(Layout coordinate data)
================================

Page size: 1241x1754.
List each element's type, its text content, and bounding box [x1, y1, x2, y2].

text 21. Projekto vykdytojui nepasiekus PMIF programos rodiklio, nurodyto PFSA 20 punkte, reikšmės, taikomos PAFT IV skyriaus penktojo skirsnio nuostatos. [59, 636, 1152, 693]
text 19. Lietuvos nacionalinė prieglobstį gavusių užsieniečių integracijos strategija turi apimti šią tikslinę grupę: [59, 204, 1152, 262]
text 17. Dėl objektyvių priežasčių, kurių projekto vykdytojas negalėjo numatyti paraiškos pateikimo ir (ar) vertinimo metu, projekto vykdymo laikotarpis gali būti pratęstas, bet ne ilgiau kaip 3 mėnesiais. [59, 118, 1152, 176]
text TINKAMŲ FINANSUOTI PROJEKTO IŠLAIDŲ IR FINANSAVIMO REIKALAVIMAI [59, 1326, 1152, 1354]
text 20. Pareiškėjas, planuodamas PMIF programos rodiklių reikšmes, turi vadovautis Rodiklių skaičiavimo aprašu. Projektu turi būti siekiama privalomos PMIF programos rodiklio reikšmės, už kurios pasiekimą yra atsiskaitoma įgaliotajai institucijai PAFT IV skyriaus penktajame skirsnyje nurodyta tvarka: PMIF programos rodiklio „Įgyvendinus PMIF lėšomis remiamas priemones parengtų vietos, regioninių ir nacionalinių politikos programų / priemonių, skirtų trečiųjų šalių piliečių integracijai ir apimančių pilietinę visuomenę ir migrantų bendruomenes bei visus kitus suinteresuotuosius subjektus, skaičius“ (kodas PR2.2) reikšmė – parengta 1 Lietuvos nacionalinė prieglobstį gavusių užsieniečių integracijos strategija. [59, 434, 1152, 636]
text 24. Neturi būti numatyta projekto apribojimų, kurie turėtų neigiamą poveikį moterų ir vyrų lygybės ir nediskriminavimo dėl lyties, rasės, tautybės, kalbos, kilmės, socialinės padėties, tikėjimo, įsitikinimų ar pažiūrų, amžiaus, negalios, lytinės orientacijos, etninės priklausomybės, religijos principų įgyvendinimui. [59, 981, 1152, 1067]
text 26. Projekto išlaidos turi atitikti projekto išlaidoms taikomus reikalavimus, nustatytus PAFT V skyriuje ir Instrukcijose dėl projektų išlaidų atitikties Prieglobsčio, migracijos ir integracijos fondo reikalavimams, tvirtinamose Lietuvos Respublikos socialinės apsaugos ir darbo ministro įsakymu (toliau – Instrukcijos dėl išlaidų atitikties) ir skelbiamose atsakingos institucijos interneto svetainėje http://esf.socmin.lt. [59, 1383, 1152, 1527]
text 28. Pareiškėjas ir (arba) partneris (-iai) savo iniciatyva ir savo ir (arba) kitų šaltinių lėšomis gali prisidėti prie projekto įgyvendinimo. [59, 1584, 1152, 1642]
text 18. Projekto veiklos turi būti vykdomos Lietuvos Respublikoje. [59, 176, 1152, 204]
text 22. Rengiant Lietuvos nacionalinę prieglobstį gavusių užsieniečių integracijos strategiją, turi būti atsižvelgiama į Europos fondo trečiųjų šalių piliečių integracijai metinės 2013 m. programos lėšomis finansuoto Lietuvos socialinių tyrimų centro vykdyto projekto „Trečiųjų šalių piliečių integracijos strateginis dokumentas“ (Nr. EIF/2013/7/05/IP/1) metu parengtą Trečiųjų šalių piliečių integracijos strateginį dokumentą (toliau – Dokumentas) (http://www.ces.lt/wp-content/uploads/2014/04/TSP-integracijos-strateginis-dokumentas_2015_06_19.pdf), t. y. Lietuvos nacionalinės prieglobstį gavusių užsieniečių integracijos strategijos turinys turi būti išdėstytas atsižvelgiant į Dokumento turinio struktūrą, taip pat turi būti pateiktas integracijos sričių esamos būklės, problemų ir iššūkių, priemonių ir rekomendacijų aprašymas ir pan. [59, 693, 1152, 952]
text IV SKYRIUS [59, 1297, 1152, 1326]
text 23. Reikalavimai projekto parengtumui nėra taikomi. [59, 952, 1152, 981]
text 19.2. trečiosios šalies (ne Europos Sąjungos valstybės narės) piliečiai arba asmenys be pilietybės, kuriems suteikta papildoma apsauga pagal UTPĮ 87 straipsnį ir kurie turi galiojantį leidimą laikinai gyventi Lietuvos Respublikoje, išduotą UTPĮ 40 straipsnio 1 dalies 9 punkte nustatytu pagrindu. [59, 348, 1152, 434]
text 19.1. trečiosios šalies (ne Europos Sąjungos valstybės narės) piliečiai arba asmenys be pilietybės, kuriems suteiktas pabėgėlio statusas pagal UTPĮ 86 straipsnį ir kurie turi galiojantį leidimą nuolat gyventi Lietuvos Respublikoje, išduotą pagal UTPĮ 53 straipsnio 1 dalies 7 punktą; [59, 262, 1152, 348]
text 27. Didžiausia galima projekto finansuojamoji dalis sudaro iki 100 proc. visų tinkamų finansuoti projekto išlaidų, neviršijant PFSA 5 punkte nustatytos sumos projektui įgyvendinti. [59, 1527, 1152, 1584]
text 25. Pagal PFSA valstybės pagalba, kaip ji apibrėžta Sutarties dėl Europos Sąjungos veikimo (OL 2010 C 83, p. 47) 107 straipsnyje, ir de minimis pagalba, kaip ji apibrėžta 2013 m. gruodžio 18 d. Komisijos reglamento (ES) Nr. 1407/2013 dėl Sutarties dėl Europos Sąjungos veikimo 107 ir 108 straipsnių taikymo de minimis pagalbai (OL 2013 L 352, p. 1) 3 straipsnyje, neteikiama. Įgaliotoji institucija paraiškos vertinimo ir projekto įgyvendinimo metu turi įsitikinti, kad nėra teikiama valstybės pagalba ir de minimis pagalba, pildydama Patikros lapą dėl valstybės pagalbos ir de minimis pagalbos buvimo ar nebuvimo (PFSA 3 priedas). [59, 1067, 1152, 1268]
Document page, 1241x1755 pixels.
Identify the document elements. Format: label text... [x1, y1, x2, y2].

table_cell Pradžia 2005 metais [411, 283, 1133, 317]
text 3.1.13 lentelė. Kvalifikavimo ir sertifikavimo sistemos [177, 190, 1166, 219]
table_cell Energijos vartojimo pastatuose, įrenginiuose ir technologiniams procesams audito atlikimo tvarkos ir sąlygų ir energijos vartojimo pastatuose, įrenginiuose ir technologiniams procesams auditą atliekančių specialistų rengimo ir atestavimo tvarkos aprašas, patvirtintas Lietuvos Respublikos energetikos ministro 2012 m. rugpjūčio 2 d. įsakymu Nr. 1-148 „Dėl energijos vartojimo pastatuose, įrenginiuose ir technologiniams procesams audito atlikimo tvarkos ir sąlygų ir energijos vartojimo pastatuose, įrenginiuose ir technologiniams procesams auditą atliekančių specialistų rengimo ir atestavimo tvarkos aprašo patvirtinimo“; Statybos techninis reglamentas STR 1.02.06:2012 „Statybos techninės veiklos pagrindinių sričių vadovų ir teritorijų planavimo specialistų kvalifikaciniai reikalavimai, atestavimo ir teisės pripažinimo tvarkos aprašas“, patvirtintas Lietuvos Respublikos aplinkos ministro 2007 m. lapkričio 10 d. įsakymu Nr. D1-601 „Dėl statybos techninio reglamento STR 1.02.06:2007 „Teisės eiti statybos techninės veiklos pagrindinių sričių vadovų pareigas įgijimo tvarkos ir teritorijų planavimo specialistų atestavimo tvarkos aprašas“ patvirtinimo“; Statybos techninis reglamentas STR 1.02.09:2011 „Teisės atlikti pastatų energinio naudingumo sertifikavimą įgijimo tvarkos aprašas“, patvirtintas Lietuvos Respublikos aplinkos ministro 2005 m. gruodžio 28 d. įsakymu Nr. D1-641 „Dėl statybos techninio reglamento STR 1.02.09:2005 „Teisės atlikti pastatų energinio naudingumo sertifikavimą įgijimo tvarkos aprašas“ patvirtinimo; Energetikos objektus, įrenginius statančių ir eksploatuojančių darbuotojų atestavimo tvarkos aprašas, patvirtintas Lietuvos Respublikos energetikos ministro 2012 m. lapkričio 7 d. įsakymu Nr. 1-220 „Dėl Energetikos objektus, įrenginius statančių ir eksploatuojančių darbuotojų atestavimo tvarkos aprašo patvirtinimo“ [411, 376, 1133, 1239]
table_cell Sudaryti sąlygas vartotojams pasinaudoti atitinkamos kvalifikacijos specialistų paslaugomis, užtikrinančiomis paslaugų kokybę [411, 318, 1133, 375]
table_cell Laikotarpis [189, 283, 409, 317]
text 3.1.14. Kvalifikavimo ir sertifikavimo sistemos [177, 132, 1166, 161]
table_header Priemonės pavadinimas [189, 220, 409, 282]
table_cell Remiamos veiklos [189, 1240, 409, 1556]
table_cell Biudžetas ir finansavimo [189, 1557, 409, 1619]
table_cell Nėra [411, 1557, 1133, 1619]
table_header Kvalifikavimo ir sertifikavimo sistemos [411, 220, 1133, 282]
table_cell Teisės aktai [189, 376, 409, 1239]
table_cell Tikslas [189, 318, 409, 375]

================================

Copy the data word for word from its first line through the line that contains "List each element's", both ends included.

Page size: 1241x1754.
List each element's type, its text content, and bounding box [x1, y1, x2, y2].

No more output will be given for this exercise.